Restate all of the entries exactly, dropping any pictures they hold.

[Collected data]
━━━━━━━━
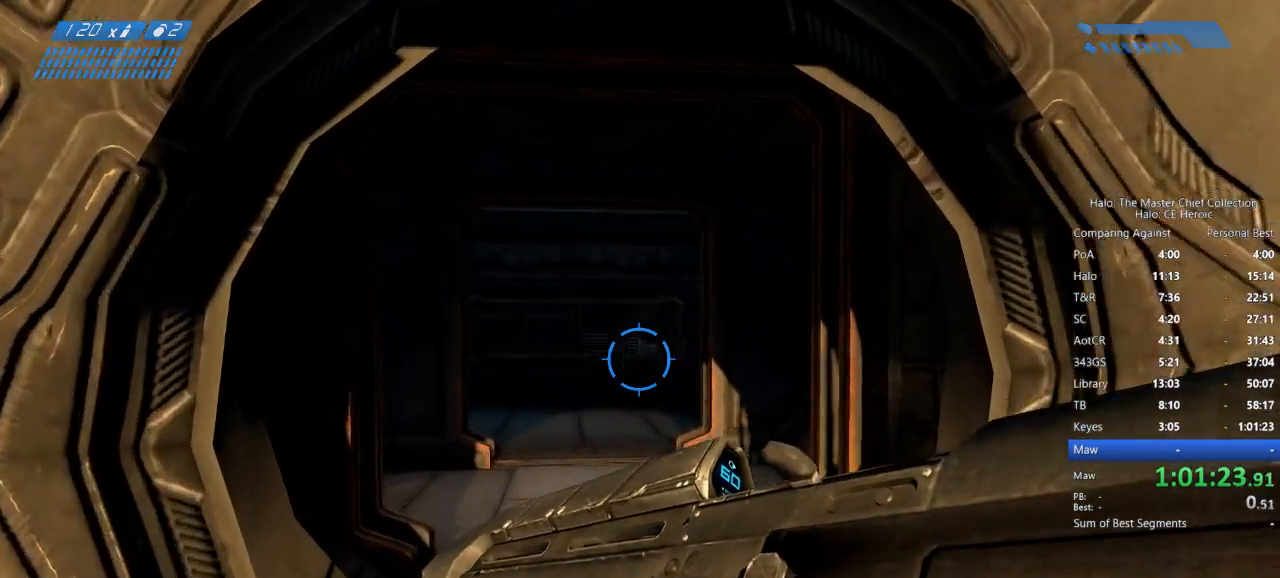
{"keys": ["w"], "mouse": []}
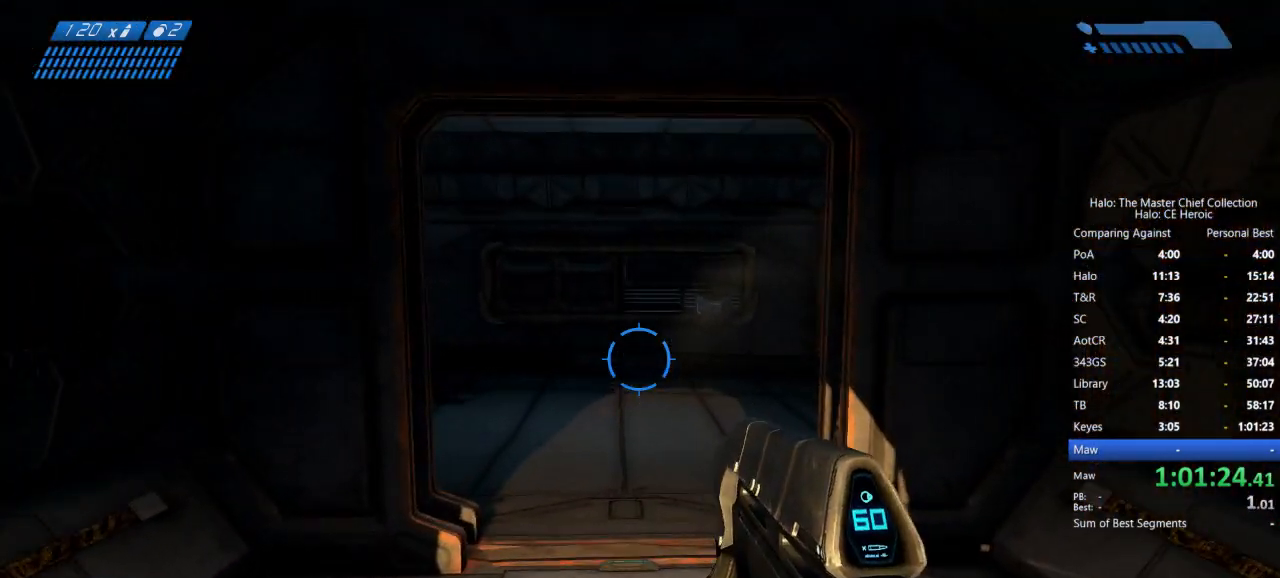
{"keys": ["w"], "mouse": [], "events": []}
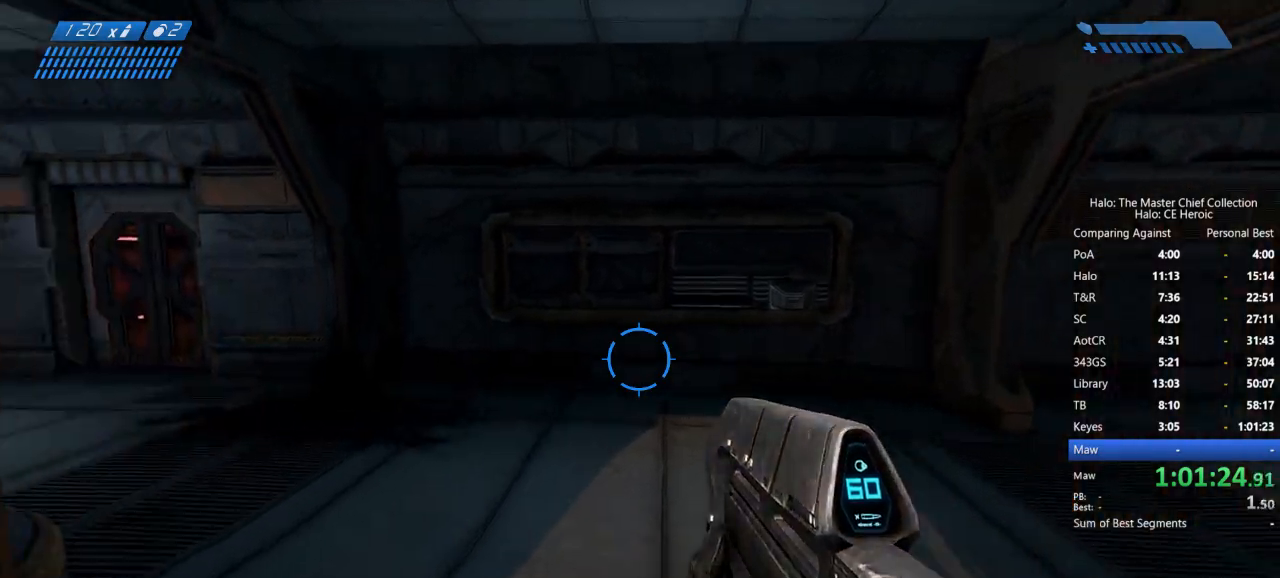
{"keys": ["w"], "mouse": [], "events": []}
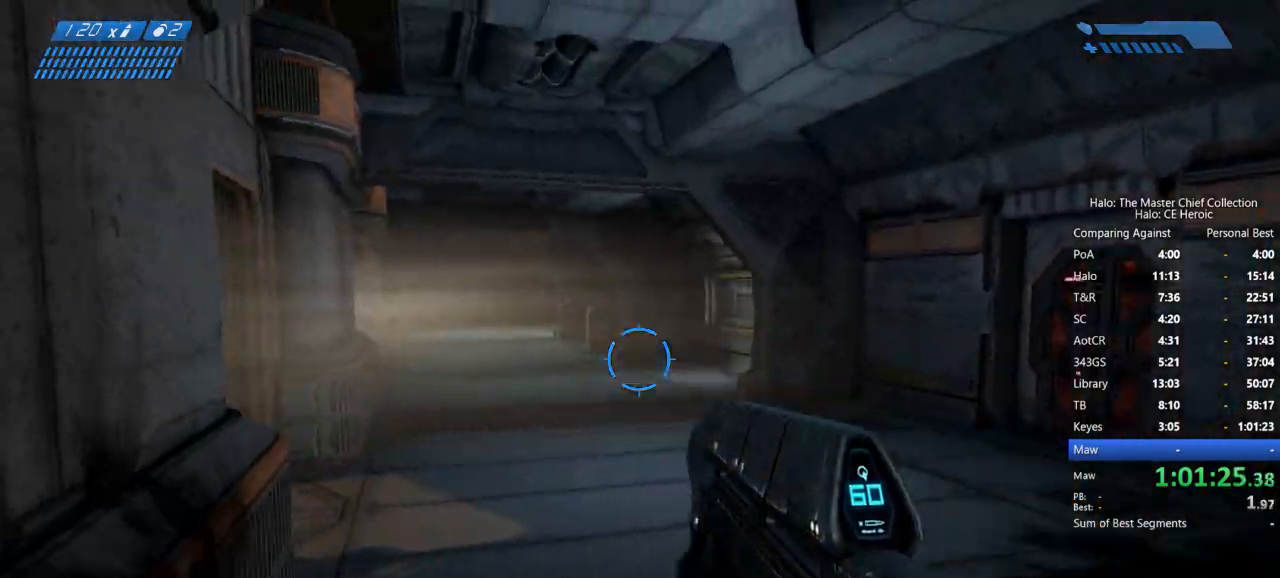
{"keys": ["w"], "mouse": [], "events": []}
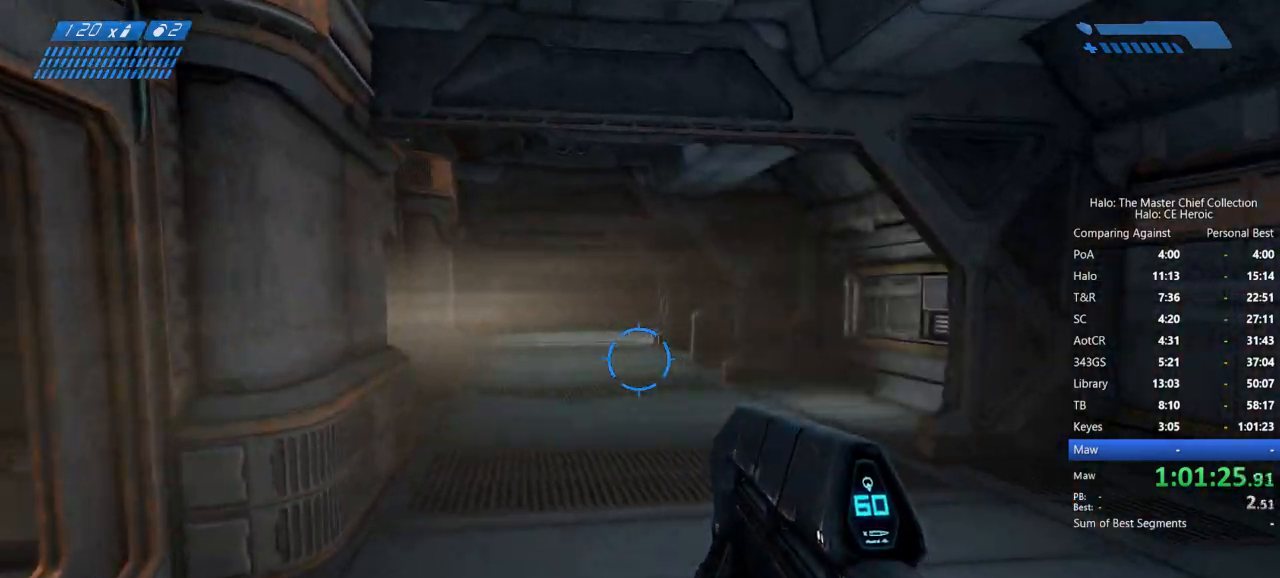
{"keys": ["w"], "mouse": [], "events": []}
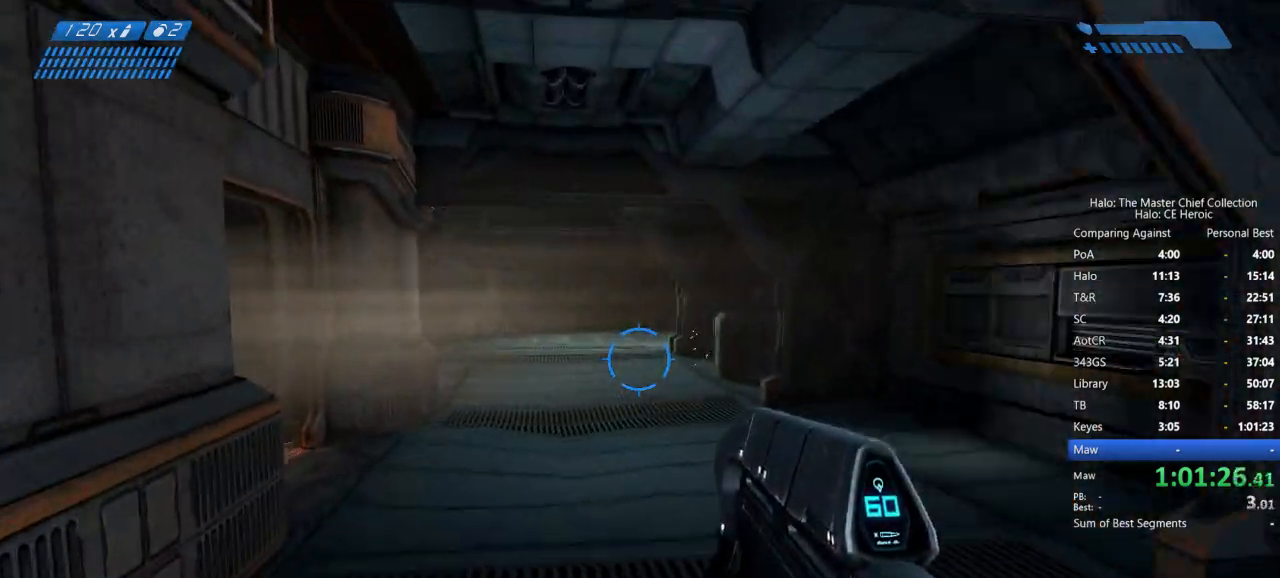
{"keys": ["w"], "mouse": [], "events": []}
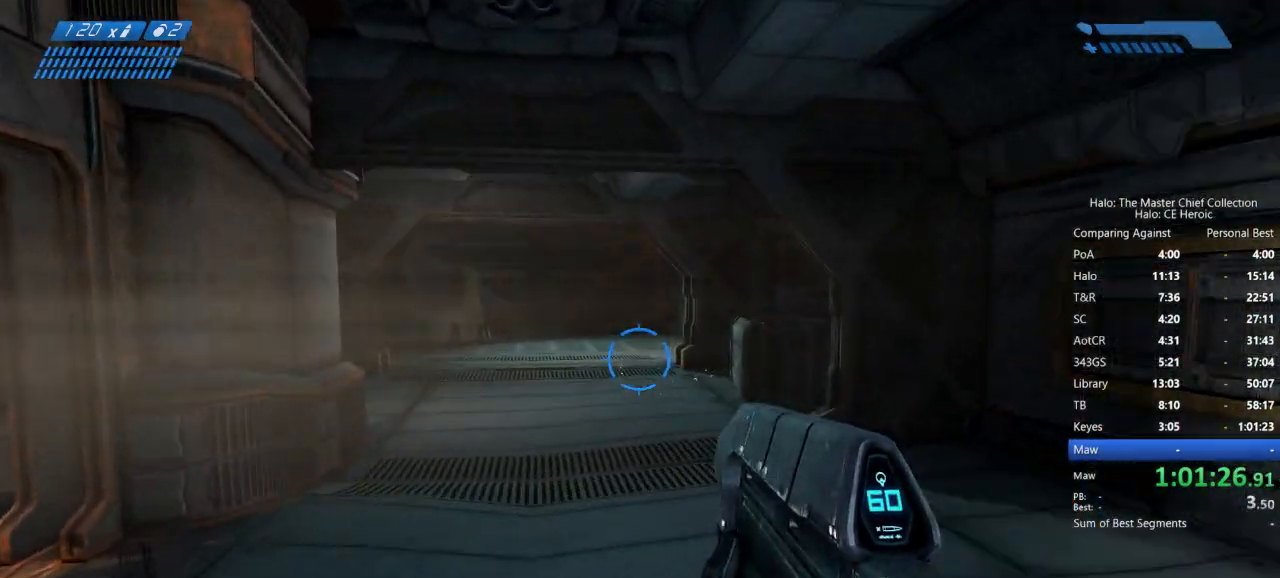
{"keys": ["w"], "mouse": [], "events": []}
━━━━━━━━
* Written response:
{"keys": ["w"], "mouse": []}
{"keys": ["w"], "mouse": [], "events": []}
{"keys": ["w"], "mouse": [], "events": []}
{"keys": ["w"], "mouse": [], "events": []}
{"keys": ["w"], "mouse": [], "events": []}
{"keys": ["w"], "mouse": [], "events": []}
{"keys": ["w"], "mouse": [], "events": []}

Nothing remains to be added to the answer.